-- START OF Quoted text --

I believe there's a soundtrack CD which features both "HighWire" and "Secret Agent Man" together with other musical themes from the series. - Lee M 23:41, 29 Aug 2003 (UTC)

Contents

[edit] All Four Seasons on US DVD? Don't Think So...

All four seasons of the series are now available on DVD in North America, using the original Danger Man credits and theme music, rather than the Secret Agent version.

I just bought the complete series boxset from A&E, and it's only the complete hour-long set... not the previous halfhour series.

... and upon edit, I will correct myself. The A&E "Secret Agent aka Danger Man" boxset only includes th 47 eps of "Secret Agent", what they're calling the hourlong series. Apparently claiming that to be its US release name.

There is a separate 39 episode set of the first season, which they call Danger Man.

Guh. Frickin' A&E.

Yeah, I don't know why they didn't release the 1960 series as a "Set 0" or something like that, but at least they did release it because it's brilliant. (It was not released until nearly a year after the Megabox which is why these episodes aren't included. Incidentally, it is correct to refer to the hour-long episodes by the name Secret Agent because that was their broadcast title on CBS and that is how they've been syndicated over here since the 1960s so they needed to use the American title over top of the UK original. However the first season aired as Danger Man in the US (although according to one reference book I read awhile back, the half-hour episodes were at one point syndicated in America as Secret Agent as well.) However you have brought to my attention the potential for some confusion on the DVD issue so I'll reword it. Thanks. 23skidoo 04:45, 19 Jun 2005 (UTC)

-- END OF Quoted text --

## Challenge 1
According to the discussion above, how many episodes of "Secret Agent" does the A&E boxset include?

-- START OF Information provided --

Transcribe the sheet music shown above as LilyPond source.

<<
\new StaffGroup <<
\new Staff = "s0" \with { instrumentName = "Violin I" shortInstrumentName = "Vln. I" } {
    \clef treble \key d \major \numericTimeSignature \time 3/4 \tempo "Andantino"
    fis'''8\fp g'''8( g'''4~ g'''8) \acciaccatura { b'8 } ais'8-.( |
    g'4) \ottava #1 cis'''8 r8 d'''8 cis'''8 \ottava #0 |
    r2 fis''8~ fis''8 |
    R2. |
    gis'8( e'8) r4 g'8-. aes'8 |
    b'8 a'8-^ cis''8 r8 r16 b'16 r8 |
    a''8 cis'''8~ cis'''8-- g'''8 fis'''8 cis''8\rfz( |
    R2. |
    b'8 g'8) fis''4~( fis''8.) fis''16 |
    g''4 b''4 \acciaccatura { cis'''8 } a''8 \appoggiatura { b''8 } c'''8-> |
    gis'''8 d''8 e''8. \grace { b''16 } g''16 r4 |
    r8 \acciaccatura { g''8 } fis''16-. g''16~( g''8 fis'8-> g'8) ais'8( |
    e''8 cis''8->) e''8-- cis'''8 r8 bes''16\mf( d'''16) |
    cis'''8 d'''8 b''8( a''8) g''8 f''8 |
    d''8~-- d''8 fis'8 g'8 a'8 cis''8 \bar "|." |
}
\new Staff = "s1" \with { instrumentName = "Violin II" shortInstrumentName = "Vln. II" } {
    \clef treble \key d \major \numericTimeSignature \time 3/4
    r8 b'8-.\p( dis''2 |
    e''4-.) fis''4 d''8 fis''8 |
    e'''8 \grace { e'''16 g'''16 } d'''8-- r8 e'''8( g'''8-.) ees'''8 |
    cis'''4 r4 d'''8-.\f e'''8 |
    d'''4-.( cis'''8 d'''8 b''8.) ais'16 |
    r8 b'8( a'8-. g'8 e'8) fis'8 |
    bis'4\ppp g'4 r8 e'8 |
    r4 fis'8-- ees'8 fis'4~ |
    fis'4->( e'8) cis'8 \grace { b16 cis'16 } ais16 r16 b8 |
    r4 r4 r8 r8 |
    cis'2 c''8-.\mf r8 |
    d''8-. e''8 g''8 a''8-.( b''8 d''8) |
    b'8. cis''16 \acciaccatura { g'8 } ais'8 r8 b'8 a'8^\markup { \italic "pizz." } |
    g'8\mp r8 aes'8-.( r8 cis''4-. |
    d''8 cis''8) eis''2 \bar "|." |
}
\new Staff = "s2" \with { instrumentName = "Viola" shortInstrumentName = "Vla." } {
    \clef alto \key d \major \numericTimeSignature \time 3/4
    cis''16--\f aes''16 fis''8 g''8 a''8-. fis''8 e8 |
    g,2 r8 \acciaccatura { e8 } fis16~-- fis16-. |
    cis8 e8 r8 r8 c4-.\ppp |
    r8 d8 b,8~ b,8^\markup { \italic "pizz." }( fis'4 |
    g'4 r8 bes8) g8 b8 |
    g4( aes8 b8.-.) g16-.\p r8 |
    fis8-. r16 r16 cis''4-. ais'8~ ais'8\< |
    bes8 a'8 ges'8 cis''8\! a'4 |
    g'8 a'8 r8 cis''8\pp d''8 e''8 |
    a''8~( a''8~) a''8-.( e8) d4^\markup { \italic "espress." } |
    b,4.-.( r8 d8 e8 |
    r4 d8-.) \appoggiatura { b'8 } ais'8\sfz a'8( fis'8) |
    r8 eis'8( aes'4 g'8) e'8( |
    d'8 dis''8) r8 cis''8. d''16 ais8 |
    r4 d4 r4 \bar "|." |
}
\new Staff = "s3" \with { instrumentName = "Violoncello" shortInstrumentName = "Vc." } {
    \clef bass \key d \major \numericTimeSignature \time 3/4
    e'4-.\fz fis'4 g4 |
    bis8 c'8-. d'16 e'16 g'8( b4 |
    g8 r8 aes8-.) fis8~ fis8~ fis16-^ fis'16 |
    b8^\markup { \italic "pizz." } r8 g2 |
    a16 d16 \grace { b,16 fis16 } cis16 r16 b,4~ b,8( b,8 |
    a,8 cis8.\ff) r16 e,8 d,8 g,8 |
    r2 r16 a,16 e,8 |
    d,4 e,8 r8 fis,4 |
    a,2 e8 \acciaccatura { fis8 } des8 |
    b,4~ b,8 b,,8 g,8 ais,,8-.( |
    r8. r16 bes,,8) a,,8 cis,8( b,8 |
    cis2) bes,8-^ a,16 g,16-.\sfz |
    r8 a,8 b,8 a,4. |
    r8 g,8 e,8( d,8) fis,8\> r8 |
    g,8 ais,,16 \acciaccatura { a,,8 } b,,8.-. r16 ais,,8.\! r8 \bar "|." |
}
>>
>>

-- END OF Information provided --

## Challenge 2
Show every line of the listing that contains the string "time", treating uppercase and lowercase letters as different.

## Final answer 1
47 episodes.

## Final answer 2
    \clef treble \key d \major \numericTimeSignature \time 3/4 \tempo "Andantino"
    \clef treble \key d \major \numericTimeSignature \time 3/4
    \clef alto \key d \major \numericTimeSignature \time 3/4
    \clef bass \key d \major \numericTimeSignature \time 3/4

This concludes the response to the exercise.